To cap it off, my boss drafted a satirical email, masquerading as an organization-wide statement from HR. He has not sent it out to the entire agency, though he's sorely tempted. To wit:

SUBJ: RESULTS OF THE DARWIN SELF SELECTION FURLOUGH PROGRAM 1. This ALDORPNOTE is to announce the results of the [Agency's] newest human resources and cost saving tool known as the Darwin Self Selection Furlough Program. The program was initiated to identify a set of candidates which the service could furlough with absolutely zero loss in productivity should the ongoing budget crisis requires immediate cost saving.

The results of this first ever run of the self selection program were an astounding 251 people who self-selected by virtue of spamming the entire [Agency]. More self selectors are expected and will be announced in an ALDORPNOTE supplemental message. As an aside, we do expect this ALDORPNOTE to educate all, well perhaps some, [Agency] members of the existence of these self-selection tools so more innovative measures may be required to entice future rounds of self-selectors to show their qualifications for furloughing.


Hil R. - Feb 14, 2013 6:46:00 am PST #11317 of 30001
Sometimes I think I might just move up to Vermont, open a bookstore or a vegan restaurant. Adam Schlesinger, z''l

Looks like I'm in either Susquehanna or Allegheny -- I can't quite see exactly where the border is. I think I'm in Susquehanna.


Lee - Feb 14, 2013 6:50:43 am PST #11318 of 30001
The feeling you get when your brain finally lets your heart get in its pants.

Things I want (morning edition)

1) Chicken and waffles or biscuits and gravy (can't decide which)
2) to have gotten more than 2.5 hours sleep
3) For it to be Friday
4) all the coffee in the world.


Consuela - Feb 14, 2013 6:52:21 am PST #11319 of 30001
We are Buffistas. This isn't our first apocalypse. -- Pix

Things I want:

1) For my Dad to stop driving,

2) For HR to get off their asses and give me my job.

3) For My Nemesis to get hit by a bus retire.

I don't think that's too much to ask for, is it?


§ ita § - Feb 14, 2013 7:10:57 am PST #11320 of 30001
Well not canonically, no, but this is transformative fiction.

Consuela, 1 and 3 in the same list are bad ju ju. Just sayin'...

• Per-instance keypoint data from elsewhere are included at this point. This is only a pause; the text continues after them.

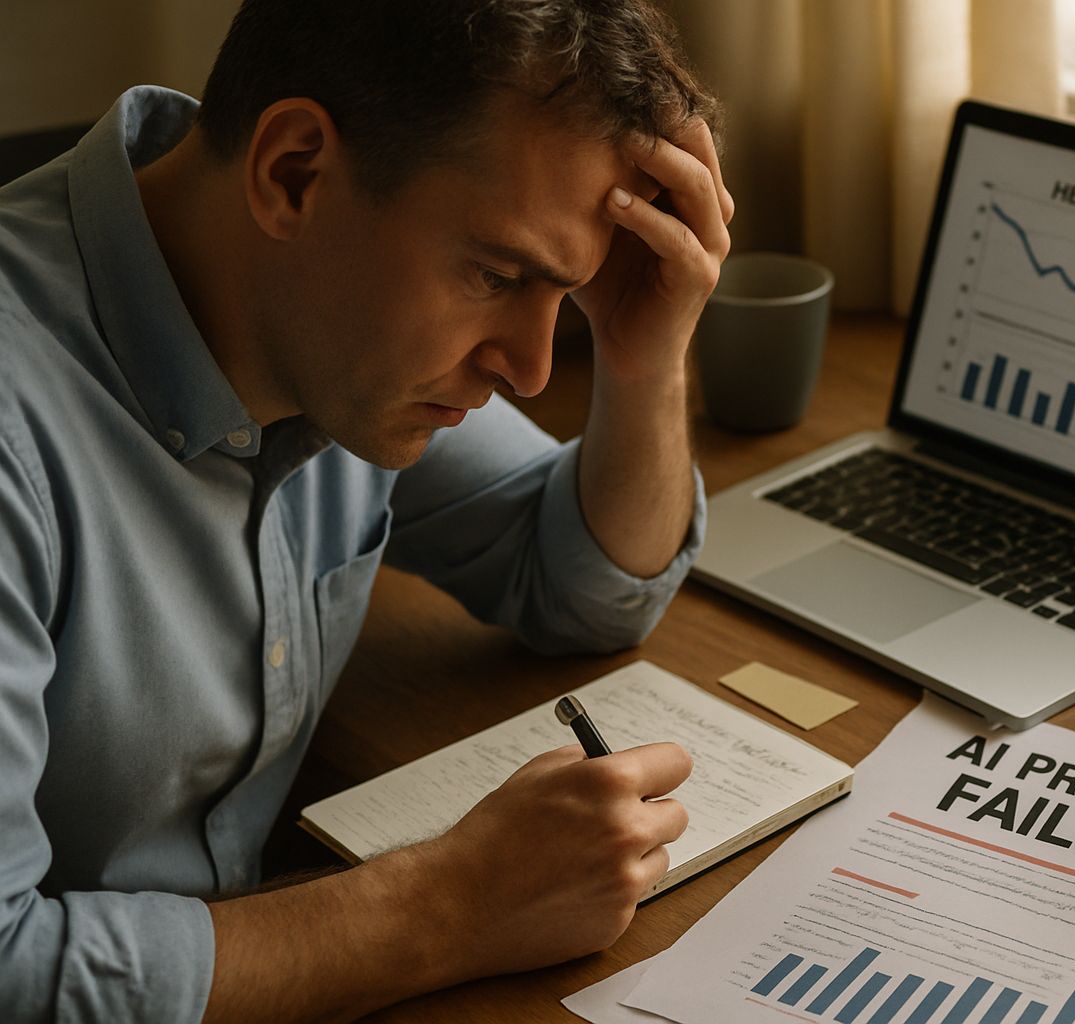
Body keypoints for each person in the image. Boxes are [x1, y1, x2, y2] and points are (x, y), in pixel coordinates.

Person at [0, 1, 733, 1019]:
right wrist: (452, 905)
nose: (528, 369)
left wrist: (644, 363)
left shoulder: (319, 330)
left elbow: (581, 583)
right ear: (293, 171)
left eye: (561, 291)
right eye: (496, 274)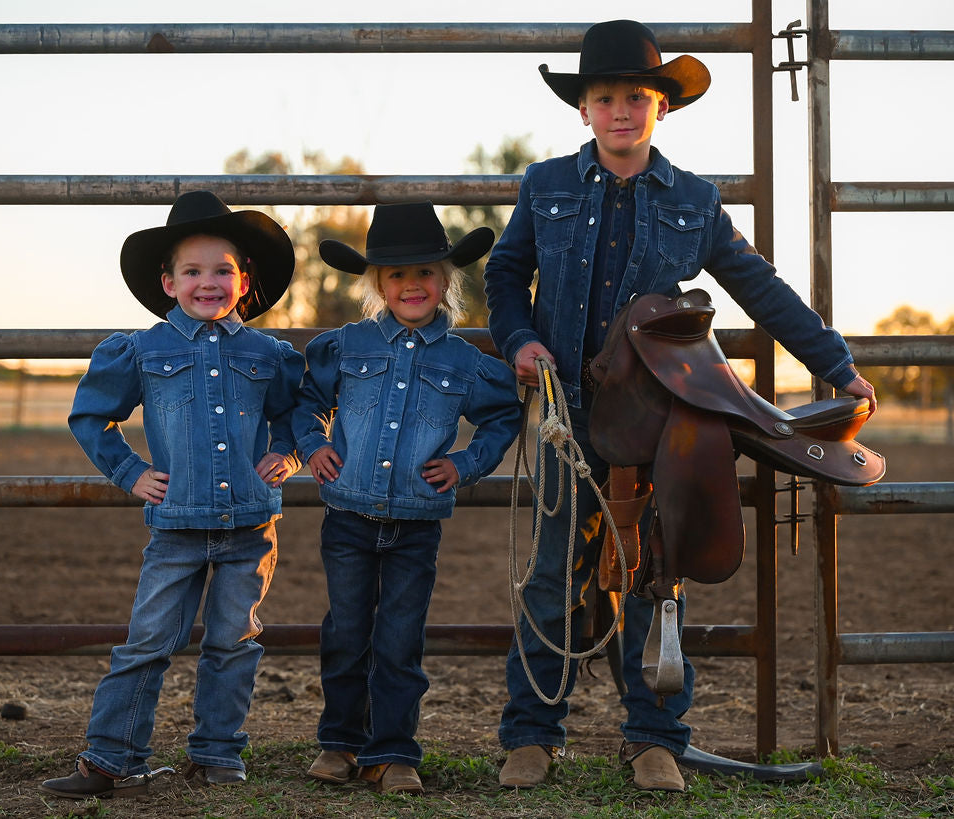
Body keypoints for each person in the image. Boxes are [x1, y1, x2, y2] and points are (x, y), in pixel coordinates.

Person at [484, 20, 877, 792]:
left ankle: (654, 736)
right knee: (552, 571)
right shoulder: (546, 186)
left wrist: (837, 365)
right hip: (568, 408)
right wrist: (520, 342)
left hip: (660, 416)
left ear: (661, 105)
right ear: (584, 109)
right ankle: (531, 733)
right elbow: (505, 274)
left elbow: (759, 286)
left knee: (655, 573)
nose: (621, 110)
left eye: (637, 95)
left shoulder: (694, 201)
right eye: (605, 97)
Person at [41, 190, 305, 799]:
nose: (207, 282)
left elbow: (302, 413)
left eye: (222, 271)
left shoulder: (269, 356)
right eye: (192, 271)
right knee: (147, 643)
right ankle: (112, 759)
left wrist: (289, 453)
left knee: (233, 644)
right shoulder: (141, 350)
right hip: (176, 526)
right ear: (168, 282)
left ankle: (217, 756)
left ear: (244, 282)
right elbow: (91, 417)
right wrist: (130, 472)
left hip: (249, 528)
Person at [294, 202, 522, 795]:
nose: (411, 285)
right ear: (378, 285)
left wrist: (467, 463)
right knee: (346, 632)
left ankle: (394, 752)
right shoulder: (345, 346)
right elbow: (304, 401)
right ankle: (340, 743)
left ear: (446, 281)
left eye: (424, 272)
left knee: (399, 640)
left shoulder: (466, 362)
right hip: (347, 516)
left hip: (417, 524)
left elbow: (502, 416)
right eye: (396, 275)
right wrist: (312, 445)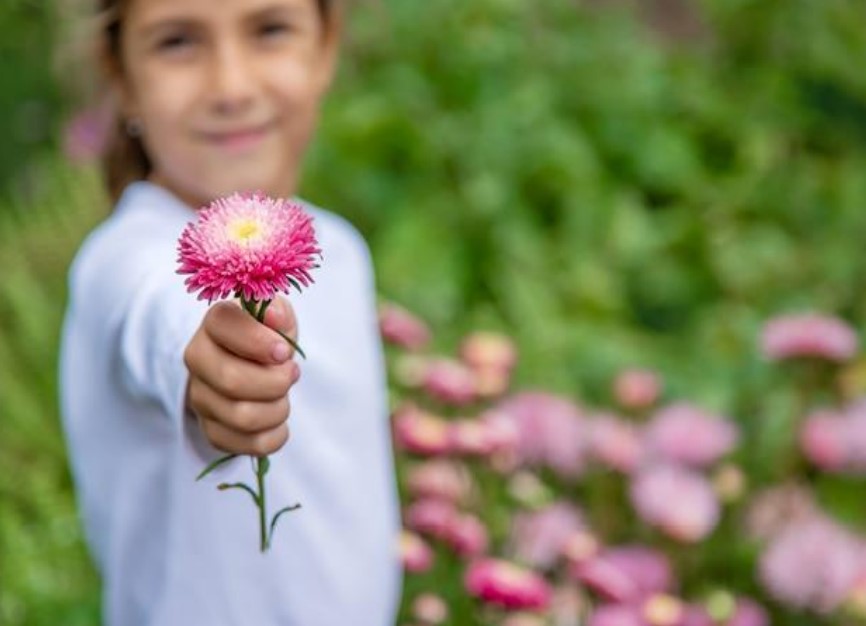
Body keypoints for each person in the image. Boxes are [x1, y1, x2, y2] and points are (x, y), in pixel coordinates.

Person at [58, 1, 402, 624]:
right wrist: (208, 371)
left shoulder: (342, 250)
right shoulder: (121, 259)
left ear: (325, 47)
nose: (232, 87)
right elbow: (158, 315)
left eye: (269, 30)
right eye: (178, 43)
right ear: (122, 79)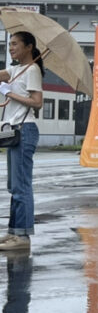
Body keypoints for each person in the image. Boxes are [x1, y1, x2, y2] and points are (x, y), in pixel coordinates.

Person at [0, 32, 44, 251]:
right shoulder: (16, 70)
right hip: (12, 130)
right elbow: (1, 76)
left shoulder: (33, 70)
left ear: (29, 46)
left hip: (25, 130)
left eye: (15, 44)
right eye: (10, 44)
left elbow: (37, 103)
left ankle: (23, 237)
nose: (11, 48)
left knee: (22, 186)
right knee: (13, 185)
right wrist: (6, 86)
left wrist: (10, 93)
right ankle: (13, 233)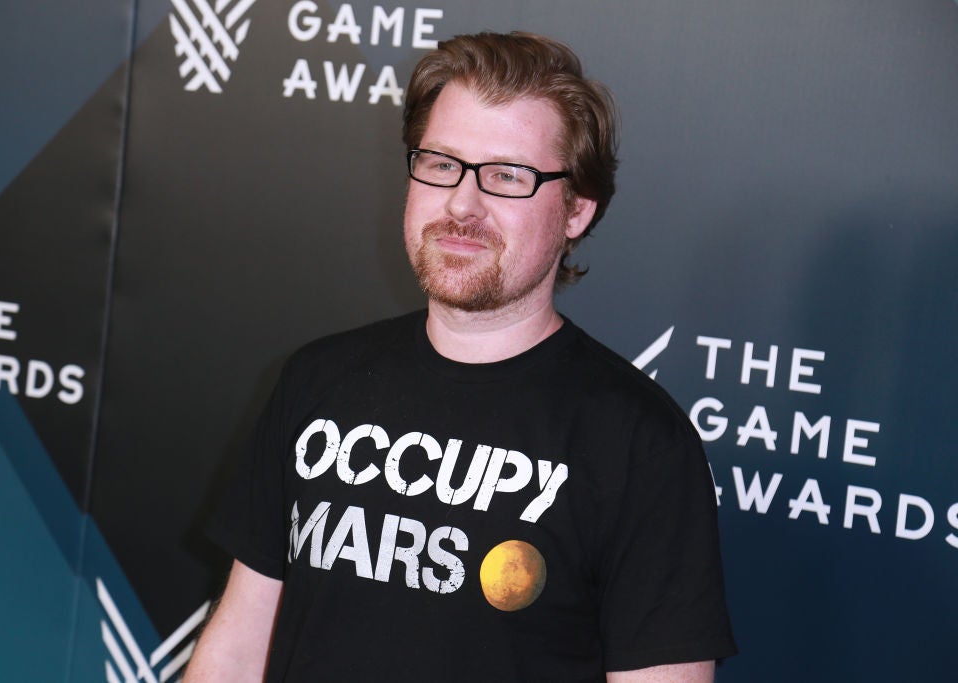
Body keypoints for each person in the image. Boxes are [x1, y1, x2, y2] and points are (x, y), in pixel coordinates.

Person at [185, 31, 736, 682]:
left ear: (576, 211)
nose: (462, 204)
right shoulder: (317, 379)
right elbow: (236, 652)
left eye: (507, 176)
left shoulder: (640, 443)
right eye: (442, 163)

American recently let me check a bag for free

It depends on the price of your ticket. The ticket I bought going to Jamaica included free checking of my bag, the one coming back to LA didn't. And no, I saw nowhere in the legibly sized print of kayak.com or wherever I bought it that told me this. In fact, I'd been assuming that international got you bags. Ah, no.


Consuela - Feb 14, 2013 7:15:52 am PST #11321 of 30001
We are Buffistas. This isn't our first apocalypse. -- Pix

I can't believe people are STILL replying to that test message! OMG.